In these chapters, Jamie reinvents himself for the first time, beginning his second life as a musician. This development plays on the meaning of the word “revival” while also driving The Emotional Costs of Starting Life Anew as one of the novel’s major themes. Jamie discovers music in the aftermath of Jacobs’s departure from Harlow. His skill distracts him from his grief of losing a mentor and friend, allowing him to move forward with his life. However, his relationship to music is marred by his addiction to drugs, which prevents him from showing up to performances and ultimately casts doubt on how successful his efforts to start anew were.
Jamie’s transformation into a musician mirrors Jacobs’s decision to reinvent himself as a showman. Though Jamie points out that Jacob has essentially turned himself into a “huckster,” scamming people into thinking his portraits are the stuff of magic, Jacobs embraces the comparison to preaching. Jacobs’s “revival” allows him to live out his criticism of organized religion, exposing how it functions as a form of spiritual entertainment. In another sense, however, Jacobs has taken Laura’s parting advice to heart. He has rediscovered his faith by believing in the power of science, which points to another major theme: The Dynamics of Science and Faith. Jacobs speaks of electricity with the reverence one might use when talking about God. Jamie’s experience of his treatment’s aftereffects underscores the idea that the special electricity is connecting Jacobs to some unearthly entity. Jamie describes his sleepwalking incident as though “[s]omething had moved [him] out of [him]self and taken over, driving [his] body like a car” (198). This resonates with Jamie’s hints in Chapters 1 and 4 that greater forces direct the shape of people’s lives, but the tone is ominous, implying that those forces are not as benevolent as Jacobs might believe.

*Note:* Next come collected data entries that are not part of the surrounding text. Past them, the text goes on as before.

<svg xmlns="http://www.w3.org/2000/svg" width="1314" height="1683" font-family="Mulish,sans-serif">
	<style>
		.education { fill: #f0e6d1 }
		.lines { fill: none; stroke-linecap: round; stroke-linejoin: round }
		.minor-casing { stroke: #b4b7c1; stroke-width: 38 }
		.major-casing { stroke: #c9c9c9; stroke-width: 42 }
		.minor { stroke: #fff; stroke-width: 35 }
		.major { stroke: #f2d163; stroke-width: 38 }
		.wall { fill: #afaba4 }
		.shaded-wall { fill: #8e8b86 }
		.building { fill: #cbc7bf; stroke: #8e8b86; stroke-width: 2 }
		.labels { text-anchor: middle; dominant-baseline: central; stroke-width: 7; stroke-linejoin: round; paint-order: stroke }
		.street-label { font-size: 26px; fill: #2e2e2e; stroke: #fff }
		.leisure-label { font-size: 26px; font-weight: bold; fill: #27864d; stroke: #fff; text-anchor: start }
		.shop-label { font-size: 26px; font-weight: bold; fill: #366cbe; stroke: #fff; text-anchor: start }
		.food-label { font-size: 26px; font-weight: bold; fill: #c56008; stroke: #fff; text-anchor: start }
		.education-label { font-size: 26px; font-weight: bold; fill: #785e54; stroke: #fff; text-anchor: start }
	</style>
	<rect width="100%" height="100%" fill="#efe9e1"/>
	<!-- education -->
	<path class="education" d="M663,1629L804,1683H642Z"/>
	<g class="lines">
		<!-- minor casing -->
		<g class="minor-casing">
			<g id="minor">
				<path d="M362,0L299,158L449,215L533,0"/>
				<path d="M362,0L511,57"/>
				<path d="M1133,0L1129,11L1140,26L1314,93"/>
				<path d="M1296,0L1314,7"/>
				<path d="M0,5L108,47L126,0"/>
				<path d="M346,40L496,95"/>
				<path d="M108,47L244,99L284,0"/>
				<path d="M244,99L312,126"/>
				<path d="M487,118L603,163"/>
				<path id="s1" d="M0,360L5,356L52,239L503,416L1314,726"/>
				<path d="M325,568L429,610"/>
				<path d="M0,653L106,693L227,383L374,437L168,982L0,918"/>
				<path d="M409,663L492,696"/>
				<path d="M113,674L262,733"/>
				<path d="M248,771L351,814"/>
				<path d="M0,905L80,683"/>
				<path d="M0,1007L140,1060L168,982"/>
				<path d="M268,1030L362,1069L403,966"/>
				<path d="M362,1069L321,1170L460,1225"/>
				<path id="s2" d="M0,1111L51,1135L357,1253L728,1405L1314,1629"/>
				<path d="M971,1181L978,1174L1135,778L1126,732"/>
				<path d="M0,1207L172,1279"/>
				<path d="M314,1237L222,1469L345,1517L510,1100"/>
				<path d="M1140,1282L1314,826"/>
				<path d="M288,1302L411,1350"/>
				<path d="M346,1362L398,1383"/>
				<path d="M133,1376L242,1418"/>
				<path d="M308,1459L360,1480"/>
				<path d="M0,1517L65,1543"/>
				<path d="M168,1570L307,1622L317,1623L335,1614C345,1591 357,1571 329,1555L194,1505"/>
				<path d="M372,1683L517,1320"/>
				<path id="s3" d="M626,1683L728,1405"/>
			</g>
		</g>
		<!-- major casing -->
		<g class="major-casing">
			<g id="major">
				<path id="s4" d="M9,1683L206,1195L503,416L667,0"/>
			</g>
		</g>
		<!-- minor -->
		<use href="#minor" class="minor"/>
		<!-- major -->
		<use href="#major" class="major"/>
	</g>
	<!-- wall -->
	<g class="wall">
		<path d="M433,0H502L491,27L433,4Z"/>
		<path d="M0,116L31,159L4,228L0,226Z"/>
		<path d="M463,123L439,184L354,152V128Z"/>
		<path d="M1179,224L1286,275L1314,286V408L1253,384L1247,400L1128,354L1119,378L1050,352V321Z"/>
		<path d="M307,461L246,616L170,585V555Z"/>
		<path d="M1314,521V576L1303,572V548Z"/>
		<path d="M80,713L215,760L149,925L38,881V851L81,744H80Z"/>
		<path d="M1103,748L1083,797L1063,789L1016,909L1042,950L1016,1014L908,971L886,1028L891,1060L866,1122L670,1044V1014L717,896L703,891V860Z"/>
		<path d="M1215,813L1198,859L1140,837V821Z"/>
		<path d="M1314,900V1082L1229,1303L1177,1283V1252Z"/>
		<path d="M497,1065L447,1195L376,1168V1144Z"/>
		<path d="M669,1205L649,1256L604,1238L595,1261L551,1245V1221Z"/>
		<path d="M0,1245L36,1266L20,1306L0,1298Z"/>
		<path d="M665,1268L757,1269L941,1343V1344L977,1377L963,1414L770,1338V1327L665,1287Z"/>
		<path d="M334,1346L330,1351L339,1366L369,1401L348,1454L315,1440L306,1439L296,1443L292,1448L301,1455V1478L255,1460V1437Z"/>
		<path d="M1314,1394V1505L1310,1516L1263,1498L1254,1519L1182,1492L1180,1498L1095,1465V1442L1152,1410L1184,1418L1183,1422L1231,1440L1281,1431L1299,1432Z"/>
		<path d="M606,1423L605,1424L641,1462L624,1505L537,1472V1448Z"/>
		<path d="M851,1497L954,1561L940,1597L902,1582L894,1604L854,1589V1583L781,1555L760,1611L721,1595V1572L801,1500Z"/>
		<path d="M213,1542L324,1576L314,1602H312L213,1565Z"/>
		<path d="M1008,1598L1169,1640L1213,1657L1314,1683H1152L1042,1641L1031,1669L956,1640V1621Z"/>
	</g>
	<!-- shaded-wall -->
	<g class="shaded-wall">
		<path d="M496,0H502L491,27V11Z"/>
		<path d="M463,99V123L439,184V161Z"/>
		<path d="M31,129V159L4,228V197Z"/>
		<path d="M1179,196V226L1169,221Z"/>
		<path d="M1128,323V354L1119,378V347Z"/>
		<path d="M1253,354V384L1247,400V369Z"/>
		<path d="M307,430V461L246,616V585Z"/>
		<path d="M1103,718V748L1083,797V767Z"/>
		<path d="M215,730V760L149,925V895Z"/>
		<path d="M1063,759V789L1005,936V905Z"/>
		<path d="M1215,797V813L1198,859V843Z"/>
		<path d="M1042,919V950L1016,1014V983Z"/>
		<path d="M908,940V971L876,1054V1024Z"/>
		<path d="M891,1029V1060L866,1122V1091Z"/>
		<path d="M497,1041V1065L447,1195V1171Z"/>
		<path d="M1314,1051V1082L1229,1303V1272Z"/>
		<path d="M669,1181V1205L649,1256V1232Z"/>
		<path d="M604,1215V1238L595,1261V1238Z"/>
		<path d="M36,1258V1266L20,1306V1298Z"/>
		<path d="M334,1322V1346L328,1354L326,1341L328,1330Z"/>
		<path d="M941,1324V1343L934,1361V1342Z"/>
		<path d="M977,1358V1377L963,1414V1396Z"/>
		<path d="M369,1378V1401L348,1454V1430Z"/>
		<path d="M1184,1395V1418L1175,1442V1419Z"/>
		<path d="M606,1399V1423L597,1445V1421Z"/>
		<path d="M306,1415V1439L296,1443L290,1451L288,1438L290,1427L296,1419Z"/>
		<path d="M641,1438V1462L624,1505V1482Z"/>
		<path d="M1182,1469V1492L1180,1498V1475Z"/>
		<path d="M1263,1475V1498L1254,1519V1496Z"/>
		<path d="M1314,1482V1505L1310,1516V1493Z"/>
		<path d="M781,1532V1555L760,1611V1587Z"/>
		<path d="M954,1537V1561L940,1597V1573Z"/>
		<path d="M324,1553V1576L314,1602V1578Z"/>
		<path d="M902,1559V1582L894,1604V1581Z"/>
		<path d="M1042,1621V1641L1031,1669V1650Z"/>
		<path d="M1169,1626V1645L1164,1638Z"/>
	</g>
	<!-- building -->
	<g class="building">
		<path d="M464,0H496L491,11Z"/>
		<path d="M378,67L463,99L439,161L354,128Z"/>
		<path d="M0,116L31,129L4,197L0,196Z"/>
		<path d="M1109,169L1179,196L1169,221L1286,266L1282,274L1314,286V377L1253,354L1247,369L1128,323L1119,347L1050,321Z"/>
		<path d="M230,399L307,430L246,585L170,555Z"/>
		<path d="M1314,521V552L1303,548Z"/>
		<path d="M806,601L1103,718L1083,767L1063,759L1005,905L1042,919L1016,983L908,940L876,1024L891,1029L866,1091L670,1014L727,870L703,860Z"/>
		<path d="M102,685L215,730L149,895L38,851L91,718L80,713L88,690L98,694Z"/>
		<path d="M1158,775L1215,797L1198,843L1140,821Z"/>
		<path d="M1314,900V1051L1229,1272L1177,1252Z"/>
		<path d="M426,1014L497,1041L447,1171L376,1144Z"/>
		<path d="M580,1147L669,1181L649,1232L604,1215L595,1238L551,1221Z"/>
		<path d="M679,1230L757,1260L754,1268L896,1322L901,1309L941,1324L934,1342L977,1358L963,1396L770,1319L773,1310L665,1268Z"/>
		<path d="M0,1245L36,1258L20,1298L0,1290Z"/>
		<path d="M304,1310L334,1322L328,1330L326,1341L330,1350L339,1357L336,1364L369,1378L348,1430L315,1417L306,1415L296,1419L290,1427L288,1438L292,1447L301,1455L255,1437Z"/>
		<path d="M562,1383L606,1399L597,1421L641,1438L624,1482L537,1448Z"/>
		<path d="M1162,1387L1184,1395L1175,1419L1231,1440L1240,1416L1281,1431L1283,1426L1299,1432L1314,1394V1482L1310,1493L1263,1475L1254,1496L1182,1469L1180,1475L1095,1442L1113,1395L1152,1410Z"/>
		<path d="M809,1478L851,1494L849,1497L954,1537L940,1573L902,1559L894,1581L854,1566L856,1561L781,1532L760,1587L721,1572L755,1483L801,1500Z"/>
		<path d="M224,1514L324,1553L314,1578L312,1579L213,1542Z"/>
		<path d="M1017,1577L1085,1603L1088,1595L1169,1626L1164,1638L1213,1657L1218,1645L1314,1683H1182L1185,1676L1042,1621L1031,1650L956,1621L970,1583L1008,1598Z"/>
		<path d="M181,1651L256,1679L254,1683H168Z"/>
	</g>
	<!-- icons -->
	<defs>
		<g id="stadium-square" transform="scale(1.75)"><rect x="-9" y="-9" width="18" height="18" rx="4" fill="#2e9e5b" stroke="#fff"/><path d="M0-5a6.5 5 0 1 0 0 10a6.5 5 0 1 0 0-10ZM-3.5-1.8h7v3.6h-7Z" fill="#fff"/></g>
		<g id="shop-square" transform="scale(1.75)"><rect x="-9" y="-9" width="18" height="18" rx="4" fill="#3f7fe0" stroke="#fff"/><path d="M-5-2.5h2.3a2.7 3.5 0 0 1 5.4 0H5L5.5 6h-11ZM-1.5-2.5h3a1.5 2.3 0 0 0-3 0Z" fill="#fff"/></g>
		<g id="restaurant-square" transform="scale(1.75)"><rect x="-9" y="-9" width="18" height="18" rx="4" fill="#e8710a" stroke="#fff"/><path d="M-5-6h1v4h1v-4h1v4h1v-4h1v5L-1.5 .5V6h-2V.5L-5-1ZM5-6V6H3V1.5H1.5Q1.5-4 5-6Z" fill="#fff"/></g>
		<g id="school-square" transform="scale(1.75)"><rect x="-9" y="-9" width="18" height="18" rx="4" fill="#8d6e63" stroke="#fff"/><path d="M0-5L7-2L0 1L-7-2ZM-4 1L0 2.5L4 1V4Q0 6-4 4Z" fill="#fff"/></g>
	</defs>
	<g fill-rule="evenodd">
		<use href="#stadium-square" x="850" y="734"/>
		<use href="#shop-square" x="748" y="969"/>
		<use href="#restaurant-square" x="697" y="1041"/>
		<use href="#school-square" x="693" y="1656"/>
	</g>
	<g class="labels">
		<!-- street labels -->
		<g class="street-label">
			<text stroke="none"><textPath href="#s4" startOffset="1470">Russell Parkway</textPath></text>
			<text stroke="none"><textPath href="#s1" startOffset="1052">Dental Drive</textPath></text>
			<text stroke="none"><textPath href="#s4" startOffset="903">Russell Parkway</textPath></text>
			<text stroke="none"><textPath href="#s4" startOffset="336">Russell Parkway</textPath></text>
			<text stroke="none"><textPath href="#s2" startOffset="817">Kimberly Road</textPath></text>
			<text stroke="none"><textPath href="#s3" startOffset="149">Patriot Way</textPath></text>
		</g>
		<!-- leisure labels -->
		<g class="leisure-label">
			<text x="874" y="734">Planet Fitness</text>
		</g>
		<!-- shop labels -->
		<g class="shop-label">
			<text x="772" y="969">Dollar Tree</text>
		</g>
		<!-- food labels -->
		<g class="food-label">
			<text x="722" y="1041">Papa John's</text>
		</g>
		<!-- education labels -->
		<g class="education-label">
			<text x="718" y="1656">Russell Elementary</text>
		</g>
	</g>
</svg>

The novel suggests that Jacobs’s new devotion is the way he copes with the loss of his family, implying that his reinvention, like Jamie’s, is not complete. Jamie finds reminders of Jacobs’s grief even though Jacobs does not seem open or expressive about it. This mirrors Jamie’s drug addiction, which helps him to manage not only his physical pain but also the pain he feels over losing Claire, as Jacobs points out. Notably, Jamie has not yet revealed the details of Claire’s death to the reader, drawing a stronger connection between his addiction and his inability to face his grief head-on. Similarly, he only reveals the truth to Jacobs during the treatment that cures him of his addiction, emphasizing the divine ability of electricity to elicit the truth.
Finally, the novel introduces Astrid Soderberg as a significant character in Jamie’s life. She functions as a formative romantic interest whose relationship with Jamie fades over time. Just as Jacobs’s influence on Jamie persists after his departure, so will Astrid’s impact continue to affect Jamie in the years to come. King hints at the parallel significance of these two relationships by drawing a faint link between them via the setting of Skytop. Bringing Astrid to Skytop underlines Jacobs’s lingering influence on Jamie. When Jamie loses his virginity to Astrid there, Skytop gains a different significance for him. Through Astrid and Skytop, King thus begins to lay out the pieces that will become significant in resolving the conflict between Jamie and Jacobs.